→ Instructions for the task: Write out the entries exactly. None of the pictures should appear in the copy.

Document structure recognition data:

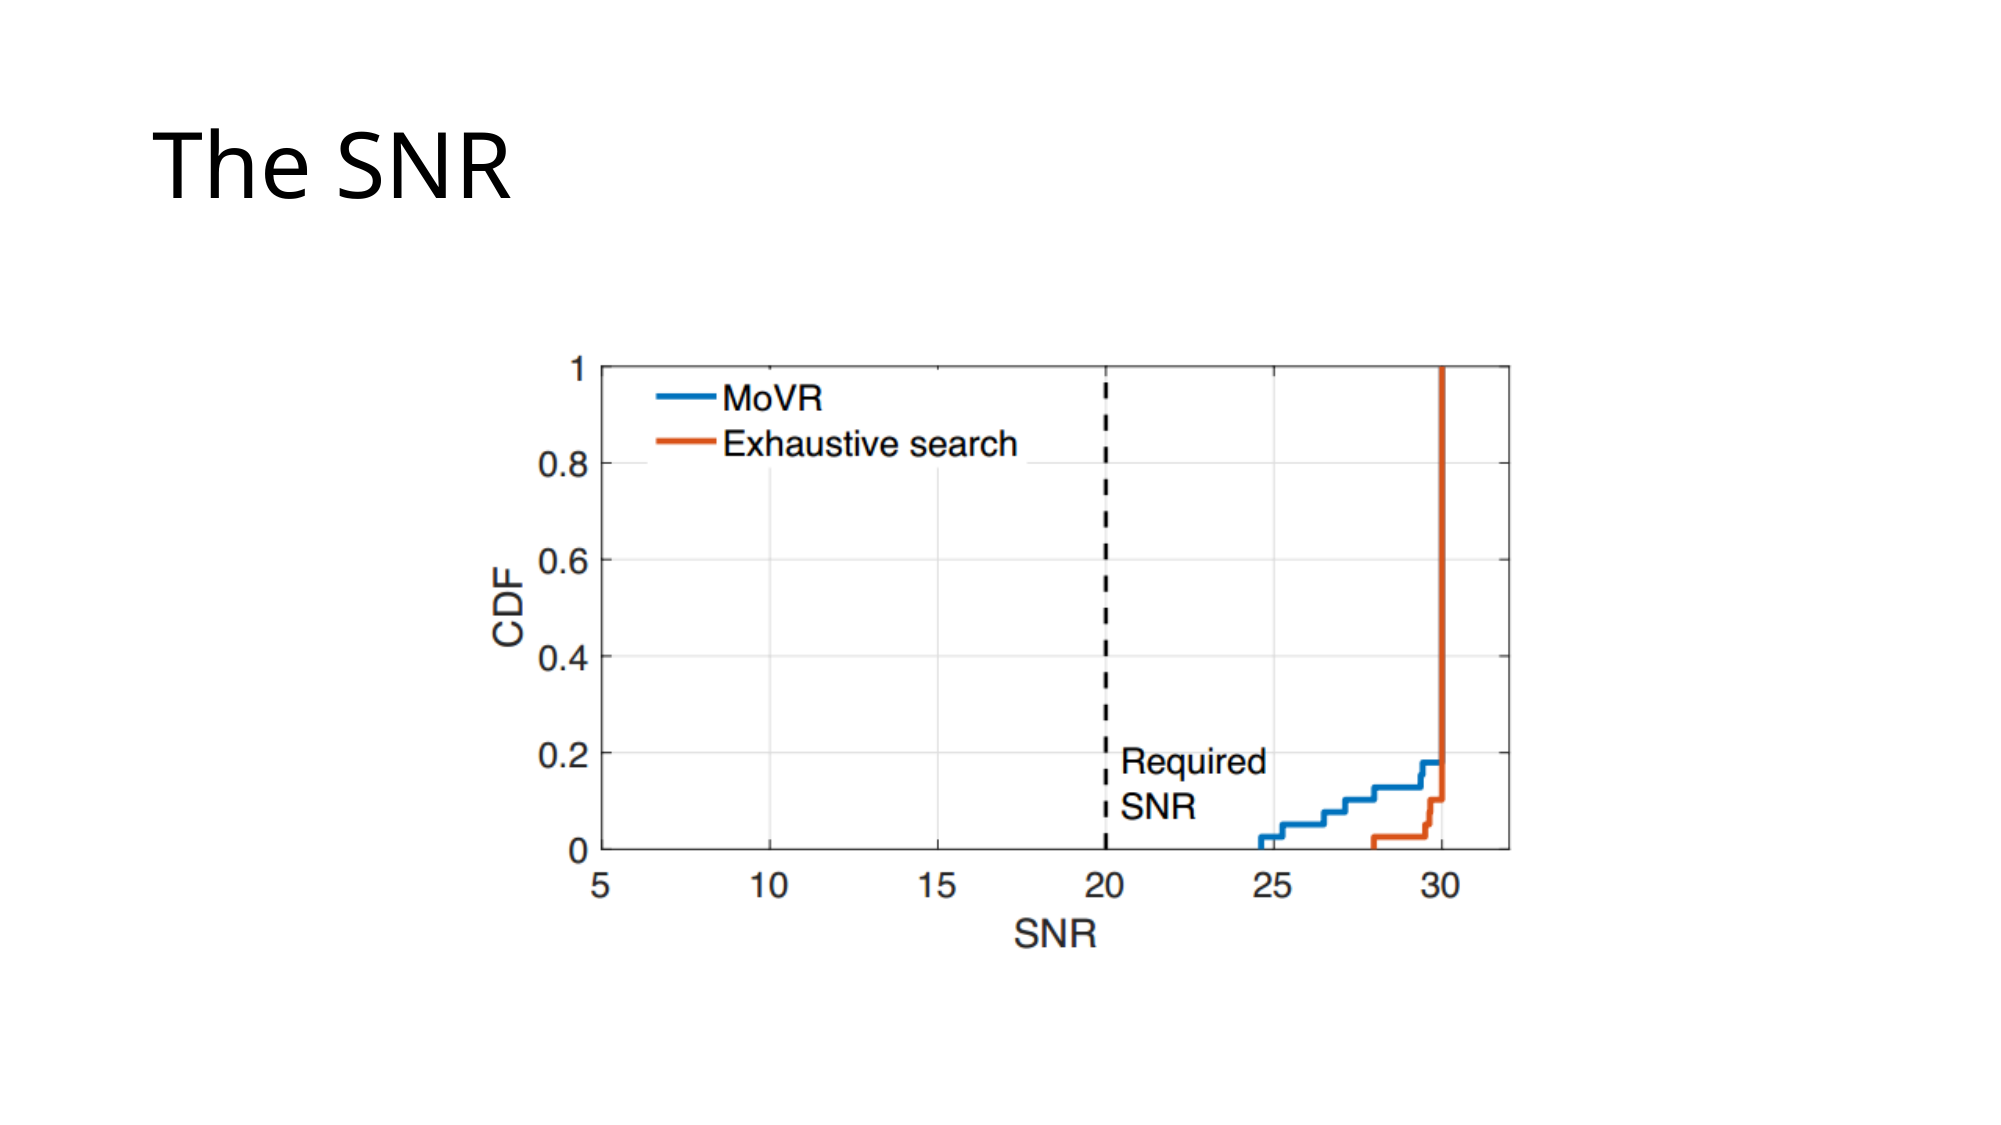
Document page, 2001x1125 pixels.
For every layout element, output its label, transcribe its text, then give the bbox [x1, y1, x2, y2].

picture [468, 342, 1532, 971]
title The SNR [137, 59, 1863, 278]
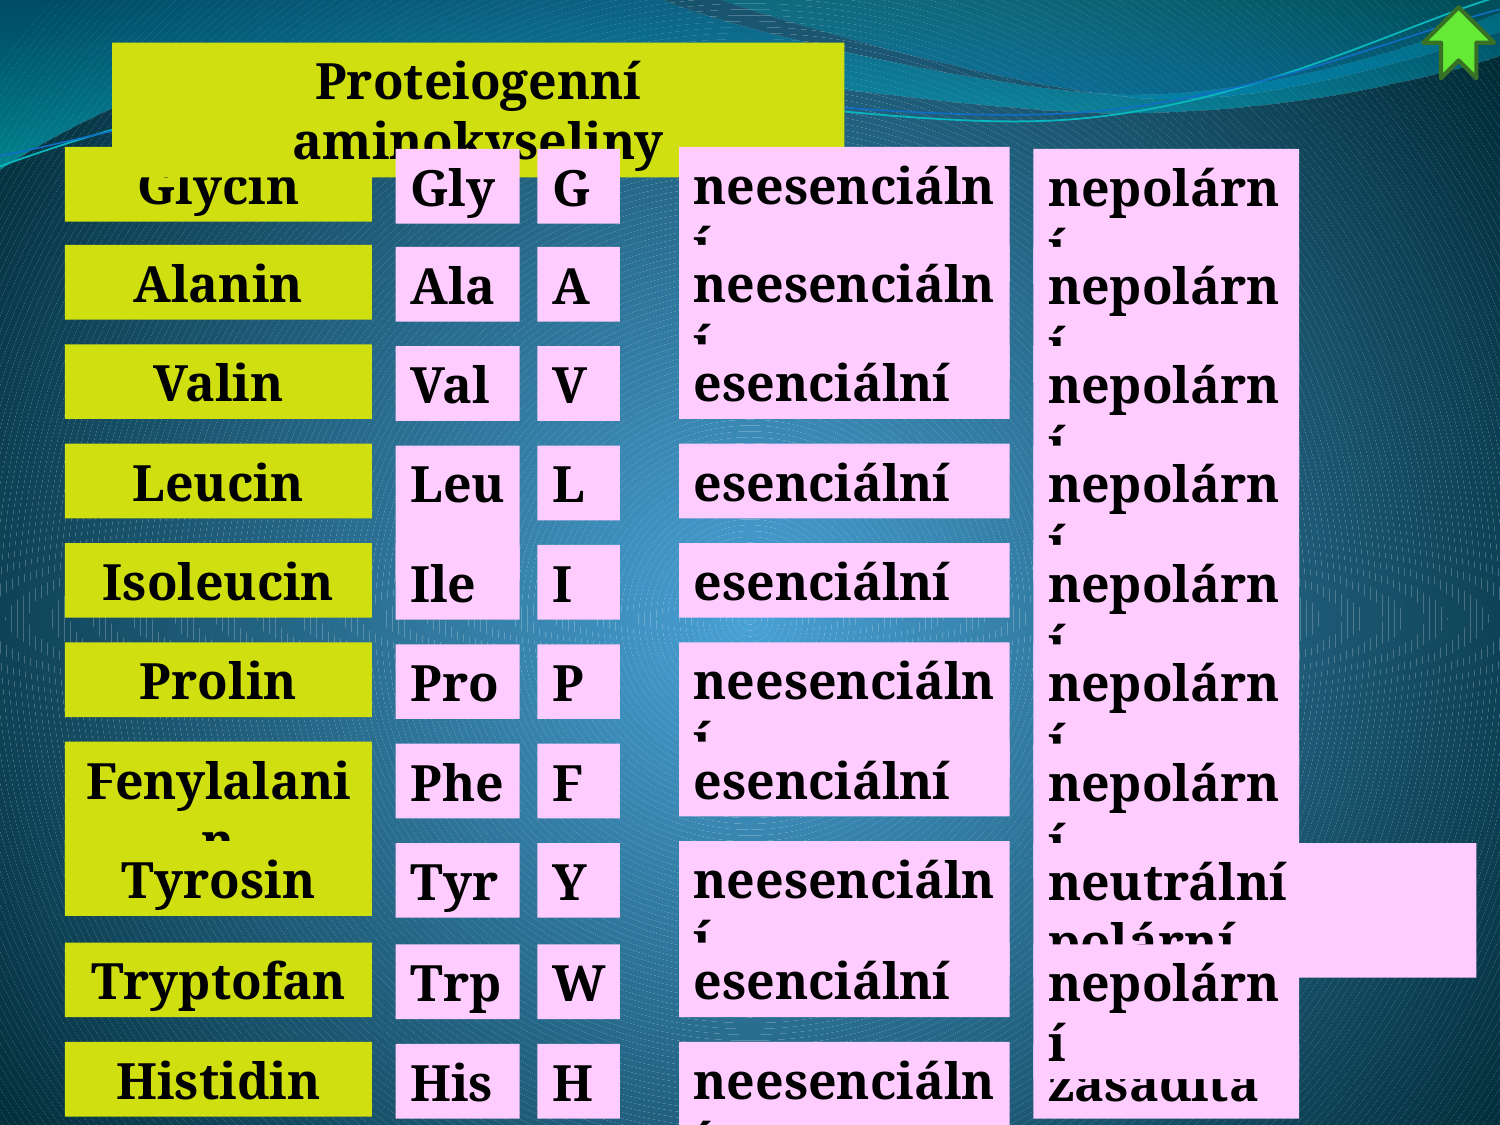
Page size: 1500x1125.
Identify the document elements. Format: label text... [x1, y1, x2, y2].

→ Task response:
Document page, 2001x1125 pixels.
For every layout element, output its label, transcribe its text, then give the bbox [x1, y1, x2, y2].

picture [468, 342, 1532, 971]
title The SNR [137, 59, 1863, 278]
Page size: 1500x1125.
Identify the document elements. Format: label text... [x1, y1, x2, y2].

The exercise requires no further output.